One thing that I learned from this experience is perspective. I spent a lot of time thinking about the various user perspectives, and this has great value for both users and maintainers. But I didn’t think of how challenging it must be on the other end - responsible for the development and maintenance of a scaled resource that is widely used and rapidly changing. I’m thankful for this insight from several of the maintainers ( here is the thread). I finally learned about this mysterious Docker-Content-Digest, and I’ll pass forward the information. Specifically:

As far as Docker-Content-Digest is concerned, that is a response-only header that provides secondary verification of fetched resources. This is used in the case where a fetch is made by tag is just provides extra verification between the resource sent and the request headers, preventing backend tampering. It is not required to verify this. @stevvooe

There is great work to come from this team, and many good ideas that have promise to smooth out the space. We will get there! The discussion made me step back and realize the amount of thought and careful attention that has gone into the design of these standards, but also that we are all human. We make mistakes, learn from them, and strive to make things better. The post linked is also an awesome read - it makes me really happy when someone takes these things and packages them in an easily digestable (no pun intended) format. I am overall moved by the support and feedback offered, and now I carry a stronger toolbelt to tackle these issues in the future. I also would encourage others, whether you are academic, software developer, or general user, to reach out to people. Don’t be afraid to ask questions or participate in discussion. It’s fun, and it usually leads to good things. In the worst case scenario if something isn’t fun? You can step aside.

The Bias of Support

I also identified a subtle bias that I have, and perhaps it is a bias based on personal experience.
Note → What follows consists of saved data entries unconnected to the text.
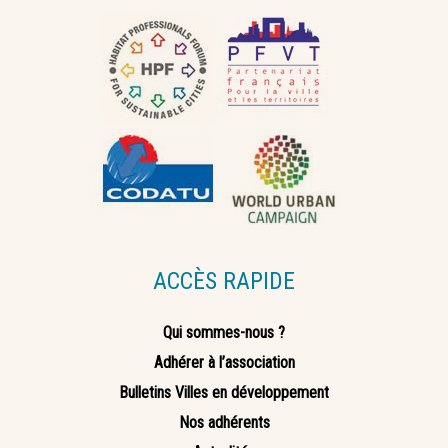
ACCÈS RAPIDE
Qui sommes-nous ?
Adhérer à l’association
Bulletins Villes en développement
Nos adhérents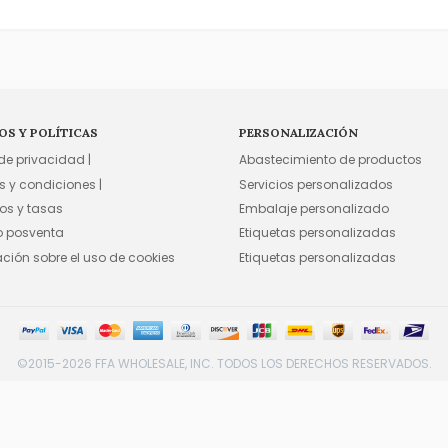
OS Y POLÍTICAS
PERSONALIZACIÓN
 de privacidad |
Abastecimiento de productos
s y condiciones |
Servicios personalizados
os y tasas
Embalaje personalizado
io posventa
Etiquetas personalizadas
ación sobre el uso de cookies
Etiquetas personalizadas
©2015-2026 FFA WHOLESALE, INC. TODOS LOS DERECHOS RESERVADOS.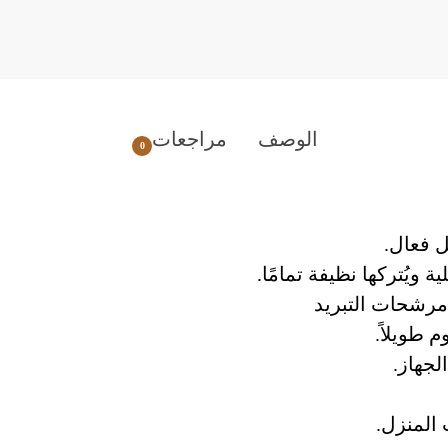
الوصف
مراجعات
0
ل فعال.
 ويُتركها نظيفة تمامًا.
 مرشحات التبريد
 طويلاً.
لجهاز.
 المنزل.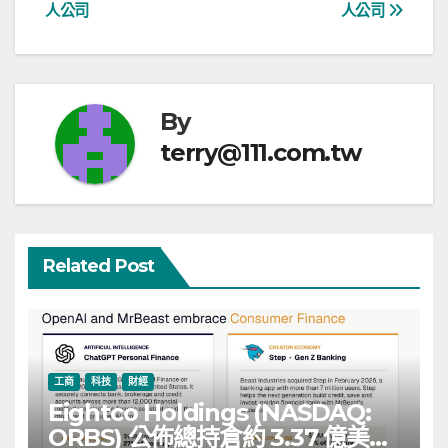
人公司
人公司
覽
By
terry@111.com.tw
Related Post
工商
科技
財經
Eightco Holdings (NASDAQ:
ORBS) 公佈總持倉約 3.37 億美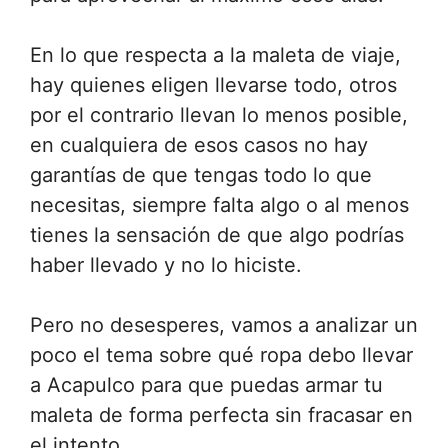
En lo que respecta a la maleta de viaje,
hay quienes eligen llevarse todo, otros
por el contrario llevan lo menos posible,
en cualquiera de esos casos no hay
garantías de que tengas todo lo que
necesitas, siempre falta algo o al menos
tienes la sensación de que algo podrías
haber llevado y no lo hiciste.
Pero no desesperes, vamos a analizar un
poco el tema sobre qué ropa debo llevar
a Acapulco para que puedas armar tu
maleta de forma perfecta sin fracasar en
el intento.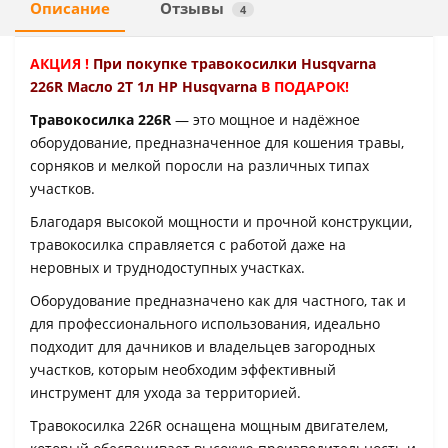
Описание
Отзывы
4
АКЦИЯ !
При покупке травокосилки
Husqvarna
226R
Масло 2Т 1л HP Husqvarna
В ПОДАРОК!
Травокосилка 226R
— это мощное и надёжное
оборудование, предназначенное для кошения травы,
сорняков и мелкой поросли на различных типах
участков.
Благодаря высокой мощности и прочной конструкции,
травокосилка справляется с работой даже на
неровных и труднодоступных участках.
Оборудование предназначено как для частного, так и
для профессионального использования, идеально
подходит для дачников и владельцев загородных
участков, которым необходим эффективный
инструмент для ухода за территорией.
Травокосилка 226R оснащена мощным двигателем,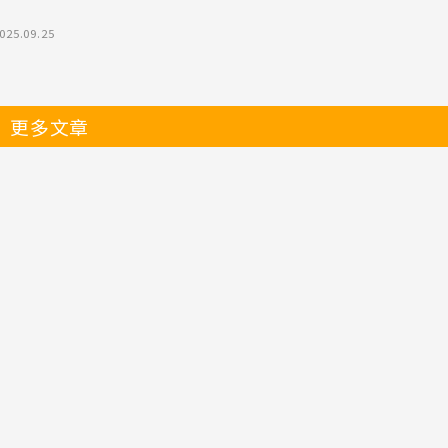
025.09.25
更多文章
In HPC we usually stand out relative to industry because of the support that we offer. HPC teams exist primarily to serve a small group and do whatever it takes to solve a problem. Most of my “customer support” experiences outside of that are frustrating, because if you make it through the 10 minutes of phone prompts and your call isn’t dropped, you are lucky to get the right person to talk to, let alone someone that can invest a large amount of resources to help you. This might just be a distinction between paid and free support, and I have tended to be on the free side with various webby companies.
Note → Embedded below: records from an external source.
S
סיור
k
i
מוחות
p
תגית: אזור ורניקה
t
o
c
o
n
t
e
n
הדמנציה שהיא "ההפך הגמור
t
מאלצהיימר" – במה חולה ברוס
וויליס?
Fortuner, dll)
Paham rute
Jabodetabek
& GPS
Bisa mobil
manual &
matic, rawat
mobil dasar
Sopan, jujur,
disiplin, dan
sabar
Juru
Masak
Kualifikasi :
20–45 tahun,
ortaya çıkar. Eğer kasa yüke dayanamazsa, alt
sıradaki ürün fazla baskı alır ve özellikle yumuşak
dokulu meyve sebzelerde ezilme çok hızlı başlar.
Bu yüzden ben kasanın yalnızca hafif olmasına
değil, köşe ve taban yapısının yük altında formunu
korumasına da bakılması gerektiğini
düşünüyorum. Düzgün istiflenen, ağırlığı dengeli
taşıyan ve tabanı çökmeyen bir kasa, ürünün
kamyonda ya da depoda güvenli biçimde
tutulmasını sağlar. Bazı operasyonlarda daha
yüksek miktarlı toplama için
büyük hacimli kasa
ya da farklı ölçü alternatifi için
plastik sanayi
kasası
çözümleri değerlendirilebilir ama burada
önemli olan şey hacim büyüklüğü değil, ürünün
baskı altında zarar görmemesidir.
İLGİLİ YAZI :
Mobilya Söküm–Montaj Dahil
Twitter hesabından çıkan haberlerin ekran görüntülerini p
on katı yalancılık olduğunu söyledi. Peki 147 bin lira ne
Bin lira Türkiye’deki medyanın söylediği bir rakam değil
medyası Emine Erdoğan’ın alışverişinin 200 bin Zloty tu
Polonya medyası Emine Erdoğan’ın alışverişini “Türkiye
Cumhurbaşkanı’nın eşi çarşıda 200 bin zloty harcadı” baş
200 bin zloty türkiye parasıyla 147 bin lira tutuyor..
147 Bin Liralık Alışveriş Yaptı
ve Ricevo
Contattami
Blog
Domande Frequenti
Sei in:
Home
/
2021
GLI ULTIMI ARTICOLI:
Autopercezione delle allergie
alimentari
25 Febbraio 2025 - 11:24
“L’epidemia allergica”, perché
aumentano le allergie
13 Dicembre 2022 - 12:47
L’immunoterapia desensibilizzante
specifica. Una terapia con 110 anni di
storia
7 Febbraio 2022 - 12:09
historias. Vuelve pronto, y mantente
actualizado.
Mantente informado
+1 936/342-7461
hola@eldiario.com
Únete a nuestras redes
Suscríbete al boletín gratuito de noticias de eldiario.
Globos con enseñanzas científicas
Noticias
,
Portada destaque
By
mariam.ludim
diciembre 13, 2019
But wait a minute - the experience that I just had goes strongly against that. It was just another developer to developer interaction with questions, support, and then a few thumbs up emoticons (which, by the way, seem trivial but are incredibly important for communicating emotion in these places). What you can’t see is that one of the maintainers reached out to me to offer more information and resources, and I was completely floored. Yes, it’s probably part of a job role, but it’s also a reflection of having good values. Regardless of where you work, or what you do, if you remember that we are all people, and put your focus on helping others, good comes from that.